#### Task requirements:
Reproduce every line of the records word for word, leaving out the picture lines.

#### Transcribed page contents:
------------------------

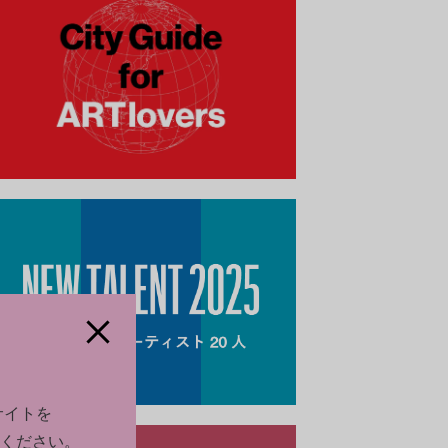
サイトを
世界各地に残る遺跡は、学術研究の対象として、そして人気
ください。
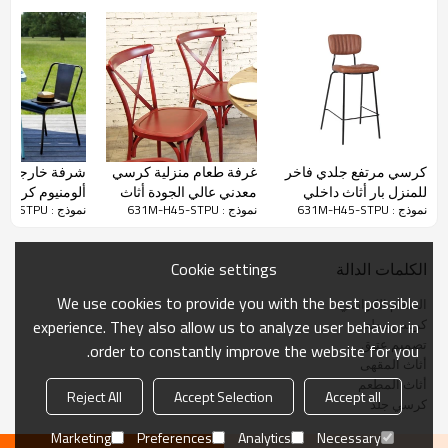
مزايا كرسي الطعام
كرسي مرتفع جلدي فاخر
غرفة طعام منزلية كرسي
شرفة خارجية أ
التنجيد: جلد صناعي عتيق مستورد.
●
للمنزل بار أثاث داخلي
معدني عالي الجودة أثاث
ألومنيوم كرسي
نموذج : 631M-H45-STPU
نموذج : 631M-H45-STPU
نموذج : 631M-H45-STPU
مطبخ جانبي كرسي بار
طعام عتيق كرسي داخلي
مقاوم للماء للفن
● تعليب: تعليب قابل للتكديس وتعبئة كرتون للخيارات
كرسي
Cookie settings
الكلمات الدالة
التعبئة المكدسة: إطار في 30 قطعة / كومة ، تحميل الكمية أكثر من 1200
●
قطعة / 40 ساعة في الدقيقة
We use cookies to provide you with the best possible
الطعام الكراسي
كرسي مطعم
experience. They also allow us to analyze user behavior in
تخصيص
تصميم عتيق
order to constantly improve the website for you.
أثاث المقهى
أثاث المطعم
Reject All
Accept Selection
Accept all
اسم المنتج
كرسي مطعم
كرسي جلد
631M-H45-STPU
Marketing
Preferences
Analytics
Necessary
رقم الشيء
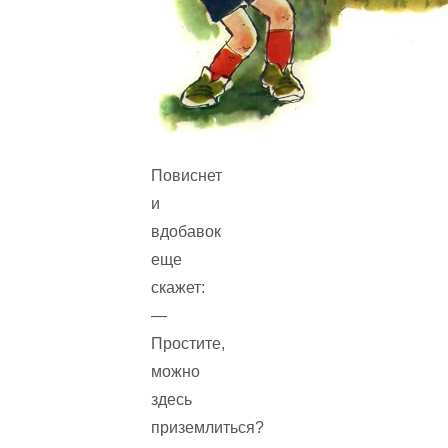
Повиснет
и
вдобавок
еще
скажет:
—
Простите,
можно
здесь
приземлиться?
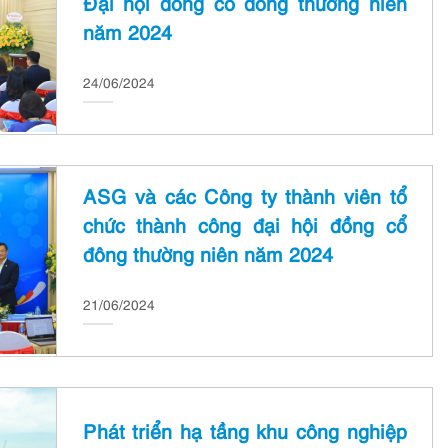
Đại hội đồng cổ đông thường niên
năm 2024
24/06/2024
ASG và các Công ty thành viên tổ
chức thành công đại hội đồng cổ
đông thường niên năm 2024
21/06/2024
Phát triển hạ tầng khu công nghiệp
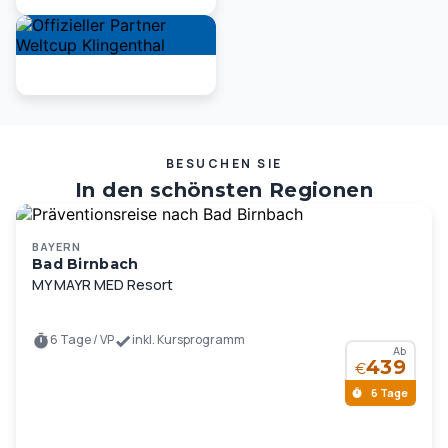
BESUCHEN SIE
In den schönsten Regionen
Deutschlands und Europas …
BAYERN
Bad Birnbach
MY MAYR MED Resort
6 Tage / VP
inkl. Kursprogramm
Ab
439
€
6 Tage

------------------------

#### Task result:
サイトを
世界各地に残る遺跡は、学術研究の対象として、そして人気
ください。
مزايا كرسي الطعام
كرسي مرتفع جلدي فاخر
غرفة طعام منزلية كرسي
شرفة خارجية أ
التنجيد: جلد صناعي عتيق مستورد.
●
للمنزل بار أثاث داخلي
معدني عالي الجودة أثاث
ألومنيوم كرسي
نموذج : 631M-H45-STPU
نموذج : 631M-H45-STPU
نموذج : 631M-H45-STPU
مطبخ جانبي كرسي بار
طعام عتيق كرسي داخلي
مقاوم للماء للفن
● تعليب: تعليب قابل للتكديس وتعبئة كرتون للخيارات
كرسي
Cookie settings
الكلمات الدالة
التعبئة المكدسة: إطار في 30 قطعة / كومة ، تحميل الكمية أكثر من 1200
●
قطعة / 40 ساعة في الدقيقة
We use cookies to provide you with the best possible
الطعام الكراسي
كرسي مطعم
experience. They also allow us to analyze user behavior in
تخصيص
تصميم عتيق
order to constantly improve the website for you.
أثاث المقهى
أثاث المطعم
Reject All
Accept Selection
Accept all
اسم المنتج
كرسي مطعم
كرسي جلد
631M-H45-STPU
Marketing
Preferences
Analytics
Necessary
رقم الشيء
Повиснет
и
вдобавок
еще
скажет:
—
Простите,
можно
здесь
приземлиться?
Đại hội đồng cổ đông thường niên
năm 2024
24/06/2024
ASG và các Công ty thành viên tổ
chức thành công đại hội đồng cổ
đông thường niên năm 2024
21/06/2024
Phát triển hạ tầng khu công nghiệp
BESUCHEN SIE
In den schönsten Regionen
Deutschlands und Europas …
BAYERN
Bad Birnbach
MY MAYR MED Resort
6 Tage / VP
inkl. Kursprogramm
Ab
439
€
6 Tage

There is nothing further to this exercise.